If want to clean the advertisement of the RM or RMVB files. We can clean the RM advertisement by the freeware Real Fileter or shareware "Real Producer Plus" and the "SuperRrabbit".

"360 Safe Bodyguard" is more effectively to the malice software of the China. To remove malice softwares of the western word have to depend on the "Ad-Aware SE "! However "Ad-Aware SE" only the personal version doesn't need to be paid and other of all want to pay. And The tool of the Microsoft oneself Microsoft Windows Malicious Software Removal Tool can be try.

In fine, if meet a web page of having the oddness behavior or the free softwares that free and have full functions, have to notice more by ordinary time. Be carelessly very easy to become a victim by malice softwares.

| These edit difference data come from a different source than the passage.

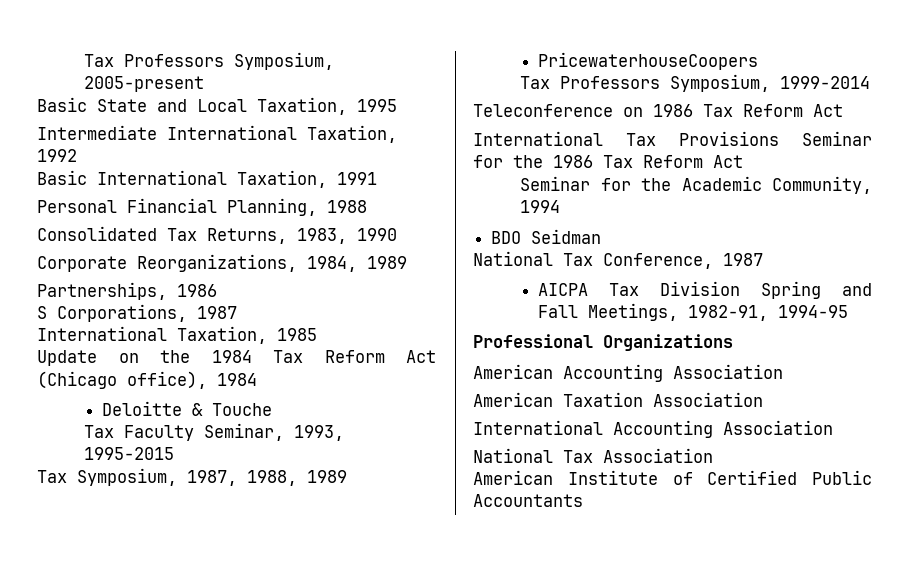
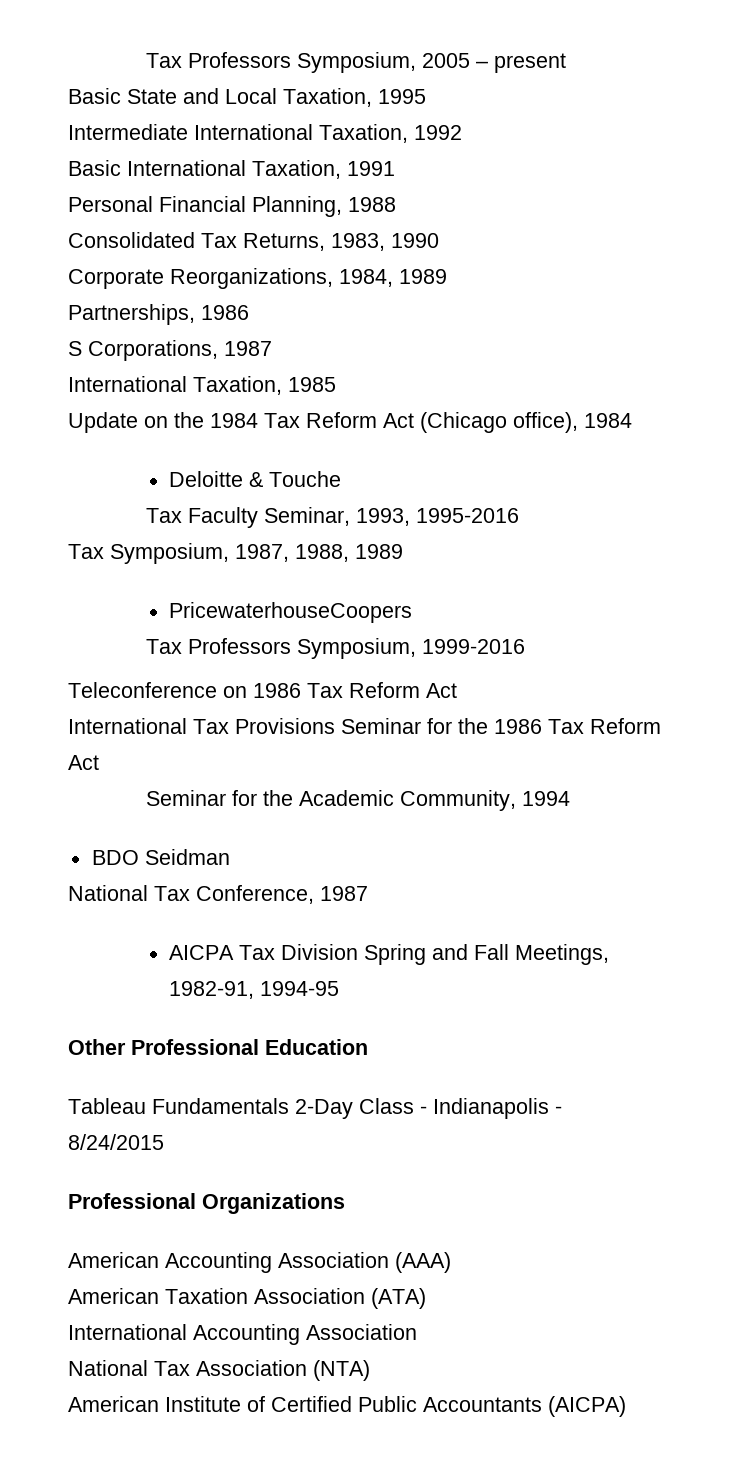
[84,52,335,70] [84,76,205,92] Tax Professors Symposium, 2005-present -> [145,52,566,73] Tax Professors Symposium, 2005 – present
[84,447,175,460] 1995-2015 -> [415,508,519,523] 1995-2016
[780,76,871,89] 1999-2014 -> [421,639,525,654] 1999-2016
(849, 311) none -> [68,1039,368,1055] [68,1098,562,1119] [68,1134,164,1150] // Other Professional Education // Tableau Fundamentals 2-Day Class - Indianapolis - 8/24/2015
(783, 371) none -> [395,1252,451,1273] (AAA)
(763, 399) none -> [371,1288,426,1309] (ATA)
(713, 455) none -> [313,1360,370,1381] (NTA)
(583, 500) none -> [548,1396,626,1417] (AICPA)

P.S: If use the China softwares, the simplified Chinese interface of softwares usually will be a disorderly code. By this way, We can use the Microsoft AppLocale .

---

有時候上大陸網站，常常會莫名跳出視窗，或者必須要安裝某些元件才能繼續瀏覽等等，又或者從大陸下載的軟體當中被綑綁了其他的軟體，強迫安裝才能使用原來 的軟體，甚至連RM或RMVB因本身檔案格式有自動開啟網頁的功能，而被利用來作為夾帶廣告的影音檔。這些例子多的不勝枚舉。以前還不是很了解，最近終於 知道那些惡意軟體是什麼東西了！因為我也曾經深受其害！

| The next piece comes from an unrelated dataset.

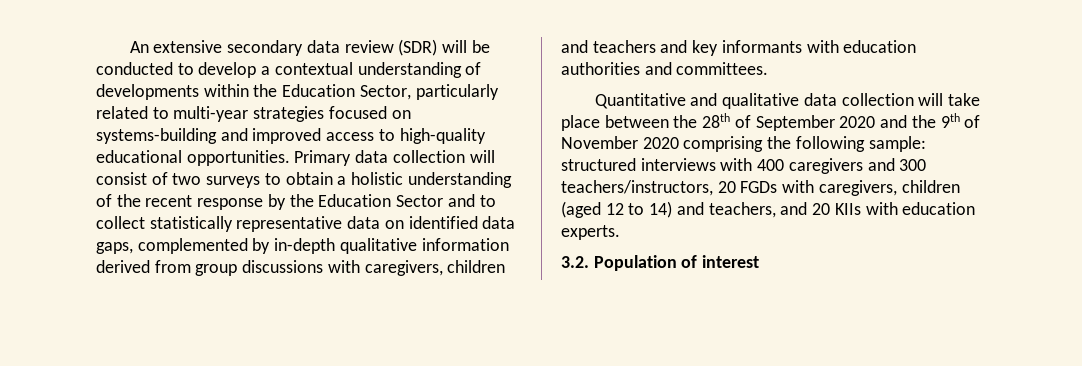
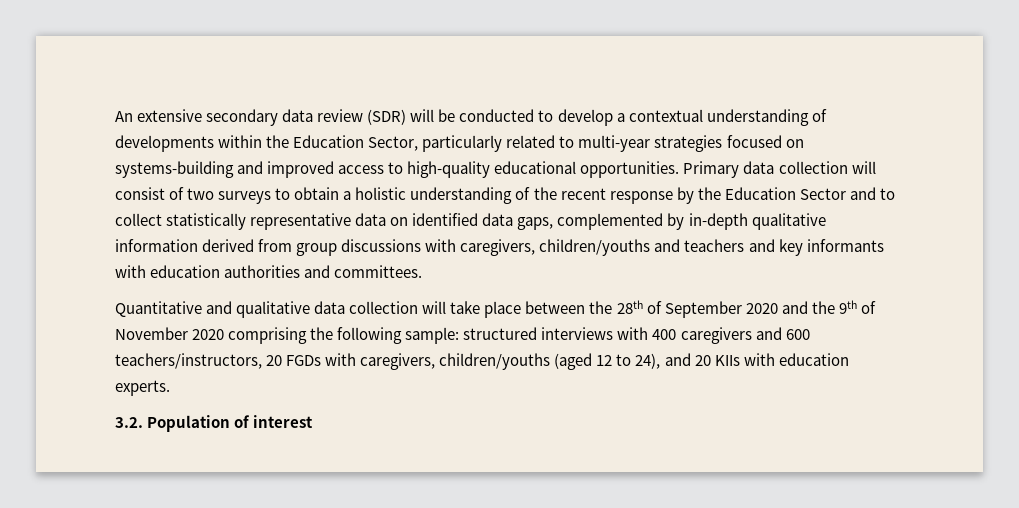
[447,260,506,273] children -> [539,239,651,256] children/youths
[899,159,927,171] 300 -> [785,329,810,340] 600
[901,180,960,193] children -> [439,353,551,370] children/youths
[649,201,776,218] 14) and teachers, -> [635,353,661,369] 24),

惡意軟體介於病毒與正規或商業軟體之間，其分類有很多種，以下是我自己整理分類的，譬如說有：

綁架首頁：這種惡意軟體會篡改瀏覽器的設定，以瀏覽器的Plugin、瀏覽器輔助工具(BHO) 或是Winsock LSP(Layered Service Provider)的形式來強迫使用者瀏覽某一畫面，而通常無法更改或移除。這些軟體一般有：3721網路實名、淘寶網、 BT發動機、 DuDu加速器、CNNic中文上網、上網助手、888y、9i5、37021、instafinder、cnww、okww等等。

惡意共用軟體(Malicious shareware):這種會利用各種常用軟體來綑綁惡意軟體，用利誘或陷阱或其他手段來讓使用者註冊，或直接強迫安裝到使用者的電腦裡。一般常見被利用 來綑綁的軟體有：暴風影音(Media Player Classic)、QQ2005、KUGOO、木馬專家2006、WINRAR、Skype破解版等，這些軟體本身並沒有錯，錯的是加入惡意軟體的人。

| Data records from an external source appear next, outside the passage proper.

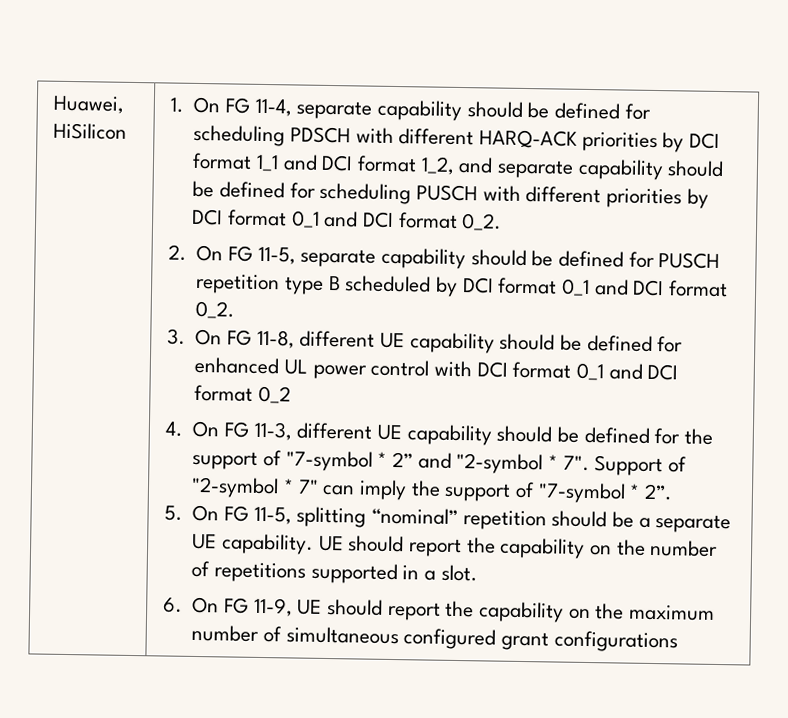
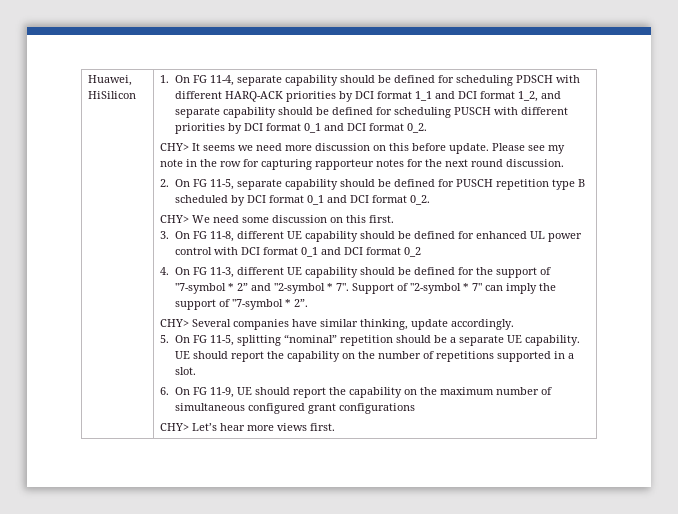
(503, 222) none -> [160,143,566,154] [160,159,565,170] // CHY> It seems we need more discussion on this before update. Please see my note in the row for capturing rapporteur notes for the next round discussion.
(236, 309) none -> [160,215,395,223] // CHY> We need some discussion on this first.
(673, 492) none -> [160,319,515,330] // CHY> Several companies have similar thinking, update accordingly.
(678, 641) none -> [160,423,336,431] // CHY> Let’s hear more views first.

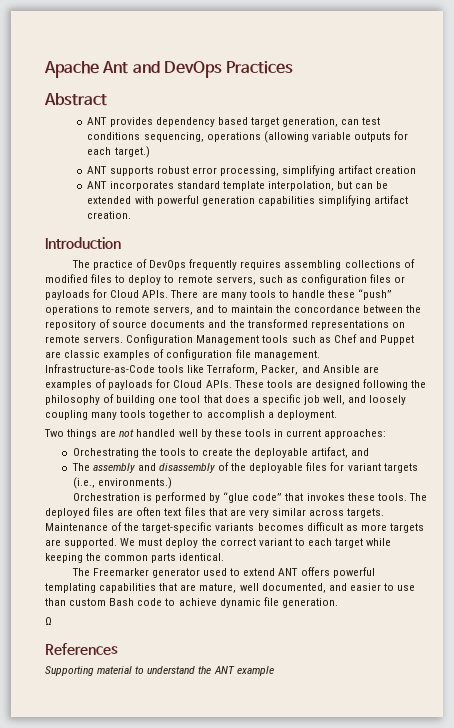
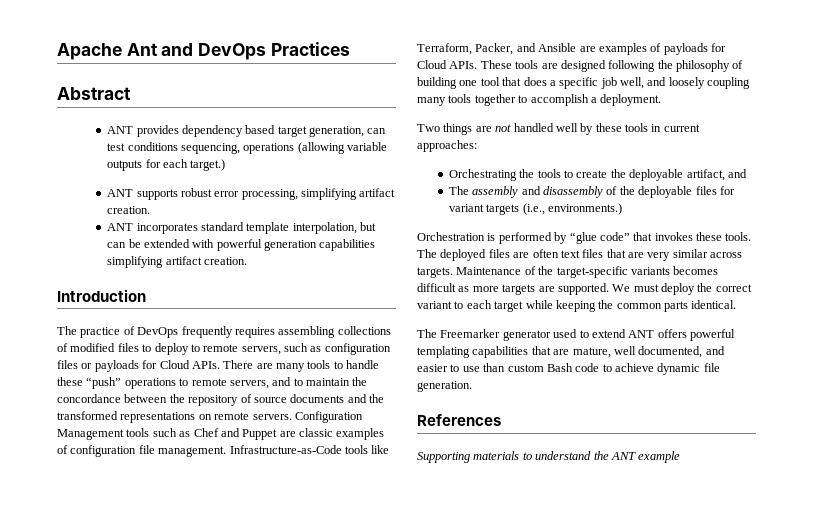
[375,166,417,174] creation -> [107,206,151,214] creation.
[45,617,52,625] // Ω -> (472, 386) none
[97,666,133,674] material -> [473,451,520,460] materials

間諜軟體或(Spyware)是行為紀錄軟體(Track ware)：這一類的通常偷偷安裝在電腦上當作後門(rootkit)，紀錄使用者的使用習慣、資訊、帳號、密碼等資料。常見的除了木馬程式之外，另有3721網路實名、GetRight 、Keyloggers、 Dialers等等。

癱瘓防毒軟體或其他軟體：有的惡意軟體為了保護自己避免被防毒軟體或防駭軟體偵測到，在安裝好的同時先自我複製且執行一堆程序，譬如開啟一堆視窗來癱瘓防毒軟體，就算防毒軟體抓得到卻也砍不完；又或者是癱瘓頻寬(Bandwidth Flooding)等惡意作為。這一類的大概有：DMCase桌面媒體、BankAsh-A (銀行現金)等。

廣告軟體(Adware) ：為個達到廣告效益或賺取廣告費，這類軟體會強制開啟許多廣告視窗，更甚者可能無法完全移除。例如IE_WinServerName、vste、37ss變種、NetSystem、DiRVIn等等。

影片廣告：這一類多半發生在RM或RMVB檔，因本身設計就具有自動執行事件(events)的功能，只是被利用來當作廣告工具。這會讓觀賞影片者不勝其擾。

其他：.....

目前所指比較利害的清除流氓軟體的工具大概是＂360安全衛士 ＂，此軟體作者可說是惡意軟體的始祖，後來＂改邪歸正＂來發展此軟體以讓人們避免惡意軟體的危害。另外一套是＂完美卸載＂，俗稱系統維護的瑞士刀。

如果是要去除RM或RMVB上的廣告可用免費軟體RealFilter(Download from my site)或者使用需付費的超級兔子去除RM廣告軟體或是Real Producer Plus來移除。

360安全衛士對大陸的惡意軟體黑幫比較有效，那西洋的流氓軟體就得靠Ad-Aware SE 囉！不過Ad-Aware SE只有Personal版的才不需付費，其他的都要付費。另外還有微軟自家的Microsoft Windows Malicious Software Removal Tool ，也可以試試看！

另外，如果使用大陸的軟體，簡體字畫面在其他語系通常會是亂碼，這時候Microsoft AppLocale 是可以使用的工具之ㄧ。

總之，如果遇到有著奇怪行為的網頁或者看起來免費又大碗的免費軟體，這時候得更加注意，一不小心很容易就成為被流氓欺負的受害者了。